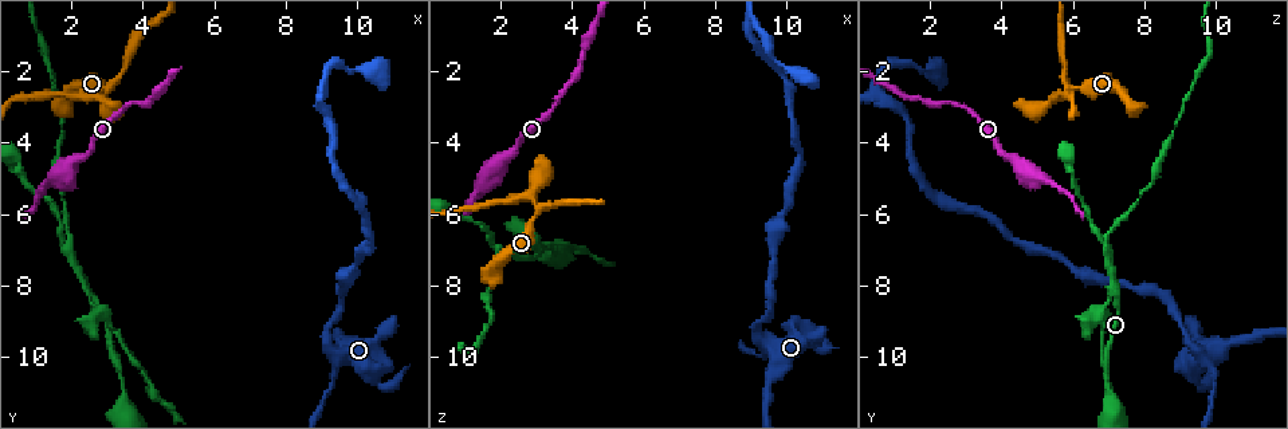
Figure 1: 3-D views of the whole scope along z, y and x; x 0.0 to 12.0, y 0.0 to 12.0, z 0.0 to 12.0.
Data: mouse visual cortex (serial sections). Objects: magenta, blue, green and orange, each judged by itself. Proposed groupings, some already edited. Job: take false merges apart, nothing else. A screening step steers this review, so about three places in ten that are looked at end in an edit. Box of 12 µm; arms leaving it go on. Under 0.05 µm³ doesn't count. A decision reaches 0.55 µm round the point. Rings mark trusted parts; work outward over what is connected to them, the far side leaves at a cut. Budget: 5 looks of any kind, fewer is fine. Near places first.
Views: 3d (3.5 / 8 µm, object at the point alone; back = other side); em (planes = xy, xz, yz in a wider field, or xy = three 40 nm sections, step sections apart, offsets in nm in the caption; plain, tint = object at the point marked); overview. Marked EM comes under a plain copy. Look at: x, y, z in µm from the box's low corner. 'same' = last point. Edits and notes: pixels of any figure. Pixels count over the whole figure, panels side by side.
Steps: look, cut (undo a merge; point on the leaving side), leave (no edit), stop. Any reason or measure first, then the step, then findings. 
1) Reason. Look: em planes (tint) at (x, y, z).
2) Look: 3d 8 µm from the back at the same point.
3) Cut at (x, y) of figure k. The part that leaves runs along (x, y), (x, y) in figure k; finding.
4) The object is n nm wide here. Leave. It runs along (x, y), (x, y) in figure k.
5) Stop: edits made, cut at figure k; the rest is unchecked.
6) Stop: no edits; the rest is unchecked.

Three-way junction. Look: 3d 3.5 µm at (2.1, 7.0, 7.0).

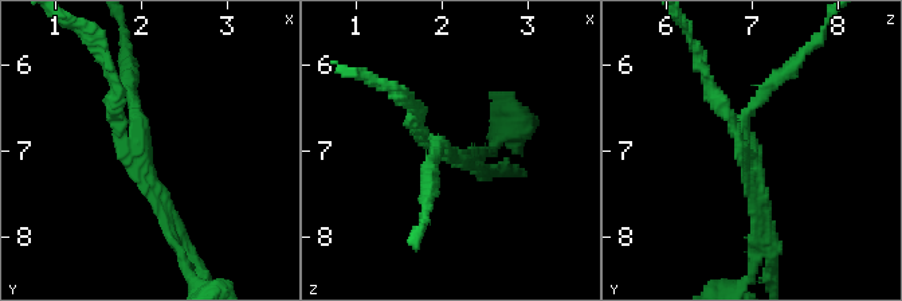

-- Task brief --
Reproduce each line above exactly, but not a single picture.

-- Answer box --
Figure 1: 3-D views of the whole scope along z, y and x; x 0.0 to 12.0, y 0.0 to 12.0, z 0.0 to 12.0.
Data: mouse visual cortex (serial sections). Objects: magenta, blue, green and orange, each judged by itself. Proposed groupings, some already edited. Job: take false merges apart, nothing else. A screening step steers this review, so about three places in ten that are looked at end in an edit. Box of 12 µm; arms leaving it go on. Under 0.05 µm³ doesn't count. A decision reaches 0.55 µm round the point. Rings mark trusted parts; work outward over what is connected to them, the far side leaves at a cut. Budget: 5 looks of any kind, fewer is fine. Near places first.
Views: 3d (3.5 / 8 µm, object at the point alone; back = other side); em (planes = xy, xz, yz in a wider field, or xy = three 40 nm sections, step sections apart, offsets in nm in the caption; plain, tint = object at the point marked); overview. Marked EM comes under a plain copy. Look at: x, y, z in µm from the box's low corner. 'same' = last point. Edits and notes: pixels of any figure. Pixels count over the whole figure, panels side by side.
Steps: look, cut (undo a merge; point on the leaving side), leave (no edit), stop. Any reason or measure first, then the step, then findings. 
1) Reason. Look: em planes (tint) at (x, y, z).
2) Look: 3d 8 µm from the back at the same point.
3) Cut at (x, y) of figure k. The part that leaves runs along (x, y), (x, y) in figure k; finding.
4) The object is n nm wide here. Leave. It runs along (x, y), (x, y) in figure k.
5) Stop: edits made, cut at figure k; the rest is unchecked.
6) Stop: no edits; the rest is unchecked.

Three-way junction. Look: 3d 3.5 µm at (2.1, 7.0, 7.0).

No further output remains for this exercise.